If I am unhappy with something, I voice it, just as I know he does too. I am happy because I want to be, and having Rory to love me just makes me x100 happier. He is not the only source of my happiness. Good grades make me happy, good books make me happy, good coffee makes me happy, and etc. I won’t lie and say that he isn’t a huge part of my happiness, because in all honesty he is, however I am not holding him 100% responsible for making me happy 24/7.
Relationships are about mutual effort, mutual growth, and even mutual mistakes. Growing is all about learning, finding yourself, and sometimes screwing up along the way. It’s not as easy as you’d think to tell the man you love when you are upset, even if it’s because of something as little as stubbing your toe. I understand that times will come, some worse than others, but I never put the blame on Rory when I am feeling down, or unhappy. Blame is placed where blame is rightfully do, if there is any; because sometimes humans are just feeling low for no reason at all.
The happiness I get from loving Rory and receiving love back is unexplainable. However, there is more work put in than what it looks like. And when people judge relationships by the looks of it from the outside, they have no freaking idea what goes on behind closed doors. From the looks of my Facebook, you would think everything was peachy… however, what if I told you Rory and I got into an argument a little under a week ago? You would have never guessed, right? No, because no one (I know, at least) posts that sort of business on their social media. They want people to see what makes them look the best, not a picture of them crying after a fight with their significant other.

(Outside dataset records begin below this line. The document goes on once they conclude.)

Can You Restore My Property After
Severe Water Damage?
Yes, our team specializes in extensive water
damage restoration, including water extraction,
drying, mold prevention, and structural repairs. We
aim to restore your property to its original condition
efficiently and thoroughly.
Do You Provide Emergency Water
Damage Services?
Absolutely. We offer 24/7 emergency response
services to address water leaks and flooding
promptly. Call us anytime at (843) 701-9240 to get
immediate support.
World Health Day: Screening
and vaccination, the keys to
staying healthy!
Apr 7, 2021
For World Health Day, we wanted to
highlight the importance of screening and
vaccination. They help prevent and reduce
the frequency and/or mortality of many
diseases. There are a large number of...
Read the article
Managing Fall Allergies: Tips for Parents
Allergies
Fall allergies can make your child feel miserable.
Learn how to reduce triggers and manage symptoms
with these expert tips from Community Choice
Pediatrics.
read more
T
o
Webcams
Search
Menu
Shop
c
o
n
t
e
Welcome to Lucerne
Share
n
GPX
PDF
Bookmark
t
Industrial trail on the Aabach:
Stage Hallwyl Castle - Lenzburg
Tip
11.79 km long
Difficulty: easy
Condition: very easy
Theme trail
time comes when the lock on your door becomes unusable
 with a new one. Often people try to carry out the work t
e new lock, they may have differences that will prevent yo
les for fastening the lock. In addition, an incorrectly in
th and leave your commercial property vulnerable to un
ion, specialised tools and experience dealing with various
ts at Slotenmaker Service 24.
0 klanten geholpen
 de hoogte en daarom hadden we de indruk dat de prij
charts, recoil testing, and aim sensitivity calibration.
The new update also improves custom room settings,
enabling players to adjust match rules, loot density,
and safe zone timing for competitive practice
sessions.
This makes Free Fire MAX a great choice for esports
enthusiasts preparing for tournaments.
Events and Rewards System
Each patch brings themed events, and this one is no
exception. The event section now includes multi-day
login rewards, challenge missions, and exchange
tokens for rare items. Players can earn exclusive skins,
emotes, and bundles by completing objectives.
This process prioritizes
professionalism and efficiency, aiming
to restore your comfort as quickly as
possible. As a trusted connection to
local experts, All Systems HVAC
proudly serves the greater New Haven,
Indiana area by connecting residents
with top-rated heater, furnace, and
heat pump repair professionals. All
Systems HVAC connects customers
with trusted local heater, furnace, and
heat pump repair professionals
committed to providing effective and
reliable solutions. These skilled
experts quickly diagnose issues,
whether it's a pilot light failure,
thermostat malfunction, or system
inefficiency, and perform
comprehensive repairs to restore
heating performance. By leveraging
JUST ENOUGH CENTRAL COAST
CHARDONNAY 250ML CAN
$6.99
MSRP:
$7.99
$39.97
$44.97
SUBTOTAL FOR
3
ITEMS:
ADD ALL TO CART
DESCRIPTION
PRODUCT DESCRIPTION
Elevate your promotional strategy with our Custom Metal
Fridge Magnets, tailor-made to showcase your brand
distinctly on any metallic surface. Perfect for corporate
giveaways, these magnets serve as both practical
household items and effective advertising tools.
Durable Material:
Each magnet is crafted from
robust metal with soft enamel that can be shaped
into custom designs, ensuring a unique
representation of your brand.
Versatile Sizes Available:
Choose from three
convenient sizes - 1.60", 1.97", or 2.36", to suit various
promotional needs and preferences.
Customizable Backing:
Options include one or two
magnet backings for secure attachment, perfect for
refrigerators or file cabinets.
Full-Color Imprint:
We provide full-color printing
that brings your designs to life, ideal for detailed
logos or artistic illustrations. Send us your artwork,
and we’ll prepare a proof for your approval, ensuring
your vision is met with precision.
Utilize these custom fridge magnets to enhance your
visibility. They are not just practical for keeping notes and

Relationships are about handwork and growth, individually and mutually. And I know I’ve said this a lot in my past few articles, but I can not stress this enough. Love can be a miracle. However that is no excuse to stop working on your relationship. Constant communication, love, and effort needs to be put in by both parties– it’s 50/50. And it bothers me when people are judging something from the looks of it on the outside.
Some are meant for relationships, and some aren’t. When the right person comes around for you, the feeling is indescribable; like everyone says, “you just know.” Needing a significant other to secure your happiness and confidence is unhealthy. Discovering what you really want, really like, and really need is more important than rushing into something, and it eventually failing.
Self security is the most major part of a relationship. Before loving someone else, you must learn to fully love, understand, and accept yourself. Yes, more growth will come with loving someone else, however you must be confident in yourself before you are confident in someone else. Finding the one, and knowing that you will do anything to make them happy, should be enough for you. Then, in time you will learn that they would do the same for you, ultimately making you even more happy.
A relationship should not be full of questions and doubts. Two confident individuals in a relationship make the best partners for a successful relationship. It’s all about trusting, loving, and taking the jump for someone you know is worth it– plus, constant effort and work.
Next time you see a photo of a beautiful couple, don’t wish you had that. Work on loving yourself, and trusting yourself, then wish for what will be perfect for you. Social media is a dirty thing that is corrupting lives, but also doing good at the same time. Don’t let yourself judge a book by it’s cover. What’s good for someone else may not be good for you; and what you see isn’t always what actually is.
Happiness will come from someone else once you are happy with yourself. Disagreements, bickering, arguments, and fights are all part of growing and learning. Create your own happiness before looking for it in someone else. It may seem tough but I promise, you will thank me later.